### Exercise details
List each line of the data that holds the word "transform".
(Information supplied)
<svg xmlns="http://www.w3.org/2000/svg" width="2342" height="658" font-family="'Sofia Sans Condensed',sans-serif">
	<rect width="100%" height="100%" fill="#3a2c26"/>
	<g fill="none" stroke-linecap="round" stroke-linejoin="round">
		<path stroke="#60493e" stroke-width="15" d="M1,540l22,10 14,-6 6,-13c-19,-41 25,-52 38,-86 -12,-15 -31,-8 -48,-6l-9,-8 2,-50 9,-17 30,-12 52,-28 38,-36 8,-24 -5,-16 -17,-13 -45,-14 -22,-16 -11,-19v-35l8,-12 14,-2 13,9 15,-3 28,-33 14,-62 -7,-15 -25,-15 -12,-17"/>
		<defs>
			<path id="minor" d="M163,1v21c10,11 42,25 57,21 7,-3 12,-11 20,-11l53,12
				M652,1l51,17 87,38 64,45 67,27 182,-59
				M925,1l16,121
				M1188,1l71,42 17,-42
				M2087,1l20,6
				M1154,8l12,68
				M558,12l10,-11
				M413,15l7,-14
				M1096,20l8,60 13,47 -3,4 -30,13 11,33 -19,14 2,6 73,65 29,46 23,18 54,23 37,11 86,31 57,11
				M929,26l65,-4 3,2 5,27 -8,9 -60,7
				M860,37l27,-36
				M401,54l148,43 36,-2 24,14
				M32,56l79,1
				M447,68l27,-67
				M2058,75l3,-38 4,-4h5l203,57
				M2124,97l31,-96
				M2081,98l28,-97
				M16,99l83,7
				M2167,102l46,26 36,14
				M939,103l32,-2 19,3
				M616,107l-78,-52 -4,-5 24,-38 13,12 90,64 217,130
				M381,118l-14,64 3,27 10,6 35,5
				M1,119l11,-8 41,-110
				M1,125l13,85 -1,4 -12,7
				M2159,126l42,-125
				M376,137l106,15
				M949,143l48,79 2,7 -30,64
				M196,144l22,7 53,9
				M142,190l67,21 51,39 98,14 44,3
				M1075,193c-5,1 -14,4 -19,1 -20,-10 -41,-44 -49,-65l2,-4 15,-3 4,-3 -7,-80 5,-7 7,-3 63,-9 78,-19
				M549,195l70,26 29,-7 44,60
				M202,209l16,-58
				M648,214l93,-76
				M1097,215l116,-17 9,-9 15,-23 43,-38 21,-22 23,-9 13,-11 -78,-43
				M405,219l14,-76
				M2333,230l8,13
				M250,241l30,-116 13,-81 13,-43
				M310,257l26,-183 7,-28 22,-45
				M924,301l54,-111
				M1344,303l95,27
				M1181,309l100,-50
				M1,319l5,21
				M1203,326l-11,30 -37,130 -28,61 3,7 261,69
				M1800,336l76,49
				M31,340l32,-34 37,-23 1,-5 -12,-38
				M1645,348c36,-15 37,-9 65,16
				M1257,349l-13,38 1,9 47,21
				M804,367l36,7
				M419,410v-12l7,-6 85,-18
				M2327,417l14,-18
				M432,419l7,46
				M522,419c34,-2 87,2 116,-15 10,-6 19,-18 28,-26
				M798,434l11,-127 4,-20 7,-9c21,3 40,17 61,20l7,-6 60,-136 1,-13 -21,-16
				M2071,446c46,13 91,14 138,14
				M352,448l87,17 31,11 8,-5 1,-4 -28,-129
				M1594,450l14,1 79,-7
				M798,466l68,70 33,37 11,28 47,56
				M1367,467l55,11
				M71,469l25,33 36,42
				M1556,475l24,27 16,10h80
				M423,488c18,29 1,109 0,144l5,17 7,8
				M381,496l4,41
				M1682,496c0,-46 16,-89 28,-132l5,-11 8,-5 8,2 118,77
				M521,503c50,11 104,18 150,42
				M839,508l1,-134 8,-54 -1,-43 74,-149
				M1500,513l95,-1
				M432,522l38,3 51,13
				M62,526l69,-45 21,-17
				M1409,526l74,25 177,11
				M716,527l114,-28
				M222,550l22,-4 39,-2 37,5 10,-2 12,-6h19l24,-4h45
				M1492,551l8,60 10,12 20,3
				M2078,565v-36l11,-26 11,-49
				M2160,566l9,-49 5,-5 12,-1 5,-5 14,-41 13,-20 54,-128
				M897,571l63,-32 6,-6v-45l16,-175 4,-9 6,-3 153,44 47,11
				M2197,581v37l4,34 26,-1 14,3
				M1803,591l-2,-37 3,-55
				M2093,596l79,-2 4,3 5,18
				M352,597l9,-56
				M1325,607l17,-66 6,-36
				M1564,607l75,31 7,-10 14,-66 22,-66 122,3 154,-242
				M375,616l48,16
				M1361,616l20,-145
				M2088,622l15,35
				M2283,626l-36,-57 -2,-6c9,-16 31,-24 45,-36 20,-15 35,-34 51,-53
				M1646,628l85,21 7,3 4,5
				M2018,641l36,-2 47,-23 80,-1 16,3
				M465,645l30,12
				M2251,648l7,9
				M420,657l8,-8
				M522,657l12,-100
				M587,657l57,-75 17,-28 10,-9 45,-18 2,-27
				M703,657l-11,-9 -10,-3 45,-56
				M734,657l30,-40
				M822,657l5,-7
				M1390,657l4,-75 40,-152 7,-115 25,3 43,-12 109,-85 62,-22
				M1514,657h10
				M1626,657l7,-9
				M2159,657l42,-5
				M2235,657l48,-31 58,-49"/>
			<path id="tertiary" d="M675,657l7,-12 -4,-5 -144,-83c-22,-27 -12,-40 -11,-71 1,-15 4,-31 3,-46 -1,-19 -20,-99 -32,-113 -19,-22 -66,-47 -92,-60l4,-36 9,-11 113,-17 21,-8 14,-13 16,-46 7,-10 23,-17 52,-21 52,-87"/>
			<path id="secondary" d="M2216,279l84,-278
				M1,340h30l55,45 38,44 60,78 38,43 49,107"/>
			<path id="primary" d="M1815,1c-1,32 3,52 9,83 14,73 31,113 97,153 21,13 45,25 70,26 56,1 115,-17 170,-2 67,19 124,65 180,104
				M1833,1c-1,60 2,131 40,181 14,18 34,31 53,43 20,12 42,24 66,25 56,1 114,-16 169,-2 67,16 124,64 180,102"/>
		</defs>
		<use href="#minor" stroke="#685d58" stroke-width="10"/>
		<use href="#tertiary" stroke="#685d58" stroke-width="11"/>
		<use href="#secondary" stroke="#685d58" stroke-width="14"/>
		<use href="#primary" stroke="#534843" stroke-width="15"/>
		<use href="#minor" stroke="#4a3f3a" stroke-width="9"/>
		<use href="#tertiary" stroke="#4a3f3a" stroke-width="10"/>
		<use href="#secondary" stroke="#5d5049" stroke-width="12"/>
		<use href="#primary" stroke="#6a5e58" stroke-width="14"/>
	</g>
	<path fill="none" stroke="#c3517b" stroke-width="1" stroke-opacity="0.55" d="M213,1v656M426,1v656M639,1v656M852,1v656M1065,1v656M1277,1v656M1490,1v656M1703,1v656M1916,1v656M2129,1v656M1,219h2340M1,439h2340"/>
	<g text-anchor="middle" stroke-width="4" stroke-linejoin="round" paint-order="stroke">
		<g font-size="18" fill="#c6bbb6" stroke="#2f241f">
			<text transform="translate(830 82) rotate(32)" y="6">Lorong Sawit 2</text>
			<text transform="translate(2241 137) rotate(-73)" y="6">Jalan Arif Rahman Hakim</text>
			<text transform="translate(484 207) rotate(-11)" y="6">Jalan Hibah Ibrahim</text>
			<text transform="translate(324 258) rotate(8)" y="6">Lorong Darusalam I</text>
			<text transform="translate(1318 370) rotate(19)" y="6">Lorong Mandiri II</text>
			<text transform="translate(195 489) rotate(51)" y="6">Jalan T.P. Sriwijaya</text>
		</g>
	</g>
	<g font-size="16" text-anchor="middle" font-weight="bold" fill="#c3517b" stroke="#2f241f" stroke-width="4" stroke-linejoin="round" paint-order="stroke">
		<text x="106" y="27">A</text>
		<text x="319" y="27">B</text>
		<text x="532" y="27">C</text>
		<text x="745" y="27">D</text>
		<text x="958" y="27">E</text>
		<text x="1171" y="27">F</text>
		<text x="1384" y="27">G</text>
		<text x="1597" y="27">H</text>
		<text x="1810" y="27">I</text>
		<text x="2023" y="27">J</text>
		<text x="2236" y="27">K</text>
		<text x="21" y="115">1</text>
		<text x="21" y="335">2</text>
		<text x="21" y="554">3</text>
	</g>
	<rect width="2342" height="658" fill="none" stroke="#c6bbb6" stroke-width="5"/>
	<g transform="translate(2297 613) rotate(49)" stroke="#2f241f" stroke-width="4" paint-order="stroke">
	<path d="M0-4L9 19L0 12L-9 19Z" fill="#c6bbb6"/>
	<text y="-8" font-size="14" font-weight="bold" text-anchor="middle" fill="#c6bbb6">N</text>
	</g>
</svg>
(End Information supplied)
### Solution to the problem
			<text transform="translate(830 82) rotate(32)" y="6">Lorong Sawit 2</text>
			<text transform="translate(2241 137) rotate(-73)" y="6">Jalan Arif Rahman Hakim</text>
			<text transform="translate(484 207) rotate(-11)" y="6">Jalan Hibah Ibrahim</text>
			<text transform="translate(324 258) rotate(8)" y="6">Lorong Darusalam I</text>
			<text transform="translate(1318 370) rotate(19)" y="6">Lorong Mandiri II</text>
			<text transform="translate(195 489) rotate(51)" y="6">Jalan T.P. Sriwijaya</text>
	<g transform="translate(2297 613) rotate(49)" stroke="#2f241f" stroke-width="4" paint-order="stroke">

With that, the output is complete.